* **Passage shown**
______________________________

On January 20, 2015, the Associate Transport Minister, Craig Foss, said that the rules covering taxis and private hire services, including Uber, will be reviewed by New Zealand officials by mid-2015.

In April and May 2016 the New Zealand Transport Authority (NZTA) sent warnings to 17 Uber drivers who did not comply with current regulations.

On August 3, 2017, Uber New Zealand GM, Richard Menzies, announced that Uber is formally recognized as part of the public transport mix, meaning it can legally operate in New Zealand. Uber Eats was later launched in New Zealand that year.

On October 25, 2022, New Zealand Employment Court Chief Judge Christina Inglis ruled that New Zealand-based Uber drivers operating in New Zealand were employees rather than contractors, entitling them to various workers' rights and protections under New Zealand law. Inglis ruled in favor of four Uber drivers, who had challenged Uber's position that the drivers were independent contractors. In response, Uber criticised the Employment Court's ruling and announced that they would appeal the judgment.

On August 26, 2023, the Court of Appeal of New Zealand upheld the Employment Court's 2022 ruling that Uber drivers should be treated as employees rather than contractors. Uber Australia and New Zealand managing director Emma Foley said that the company would appeal the decision.

===Norway===
Uber began operations in Norway in 2014.

According to the Norwegian Professional Transport Act, a taxi license is required to charge for passenger transport "addressed to general public on public space" In 2015, an Uber driver was acquitted because the court found that communication through a mobile app was not to be regarded as "public space."

On October 30, 2017, Uber suspended its UberPOP service in Oslo, continuing to operate UberBLACK and UberXL service.

===Philippines===
On October 23, 2014, despite the recommendation of the Metropolitan Manila Development Authority, the Philippine Land Transportation Franchising and Regulatory Board (LTFRB) imposed a ₱120,000 (US$2,676) to ₱200,000 (US$4,460) fine for the use of the Uber app. A spokesperson for the board said that the fines were issued because Uber did not have an approved franchise to operate in the country. The LTFRB also remarked that Uber can still operate in Metro Manila if the House of Representatives of the Philippines grants the company a proper legislative franchise.

On October 30, 2014, after an intervention from the Department of Transportation and Communications, the LTFRB temporarily suspended its campaign of apprehending Uber vehicles.

Amid opposition from taxi companies, On May 10, 2015, ridesharing companies gained legal ground to operate. The country requires a GPS system installed, a young fleet of vehicles, and the appropriate permits. Taxis were also given a chance to compete by also giving them a sub-classification that matches features found in Uber and other similar services. On August 19, 2015, Uber complied and secured government registration to become the country's second ridesharing company after Grab. Individual vehicle operators however still need to undergo separate registrations with the LTFRB.

Uber suspended service for a month on August 14, 2017 due to the defiance of LTFRB's order on not to accredit drivers in their systems starting July 26, 2017.

In August 2018, the Philippines set additional regulations for ridesharing companies including fare transparency, acceptance rates for bookings and faster response time to complaints, with fines for non-compliance. At that time, Grab had a 93% market share.

______________________________

* **Collected data**
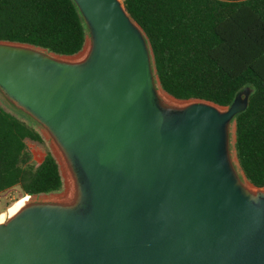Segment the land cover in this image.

______________________________

* **Task goal**
Write what comes next in the text on Uber's regulatory history by country, picking up after its last sentence. The material has no connection to the text about Uber.

* **Result of this task**
===Poland===
Following the commencement of Uber services in Warsaw in 2014, Jarosław Iglikowski, chief of the Union of Warsaw Taxi Drivers, said: "We will put pressure on politicians, and demand that they change the regulations [for firms offering taxi services]."

In June 2017, after a protest by 2,000 taxi drivers, Deputy Prime Minister Mateusz Morawiecki announced that Poland may impose more regulations on Uber.

In April 2018, Poland announced new licensing requirements for ridesharing companies such as Uber and Taxify.

===Portugal===
On April 29, 2016, a protest including 2,000 taxi drivers took place in major cities in Portugal.

In October 2016, thousands of Portuguese cab drivers blocked access to Lisbon International Airport to protest government plans to legalize and regulate ridesharing companies.

In December 2017, Uber was ruled to be illegal in Portugal.

In November 2018, Uber and ride sharing became legal again with the so-called 'Uber law'. Law 45/2018 established a legal framework for individual and paid passenger transport in 'ordinary' vehicles based on an electronic platform referred to as TVDE. This allowed ride sharing companies to operate again with licensed TVDE operators. TVDE operators would need to have held a driving license for a minimum of three years, and have completed a specific training course covering communication, interpersonal relationships, and professionalism.

===Romania===
In May 2015, the Romanian Parliament adopted a law which banned transport services by unauthorized drivers, effectively making Uber illegal; however, Uber continues to operate in Romania as it battles in the courts.

In June 2018, Uber was banned in Cluj.

On June 25, 2019, the Romanian Government passed an emergency ordinance which regulates alternative transport servicies, such as Uber and Bolt. The law came into effect on February 1, 2020.

===Saudi Arabia===
In March 2017, Saudi Arabia banned Uber and Careem from picking up at the airport, citing license requirements. Saudi Arabia had earlier banned the ridesharing companies from allowing non-Saudis to register as drivers.

===Singapore===
On February 10, 2017, the Singapore Land Transport Authority (LTA) ruled that private hire cars who used Uber or Grab service are not exempted from the child seat requirement. For safety reasons, all vehicles in Singapore must have booster seats or child restraints for passengers under 1.35m in height.

In March 2017, LTA introduced a new regulation for private hire cars called Private Hire Car Driver's Vocational Licence (PDVL) which took effect in July 2017. This is to ensure that commuter's interest is better protected.

In September 2018, Singapore required that drivers cannot be exclusive to Grab, in an attempt to open the ridesharing market to competition.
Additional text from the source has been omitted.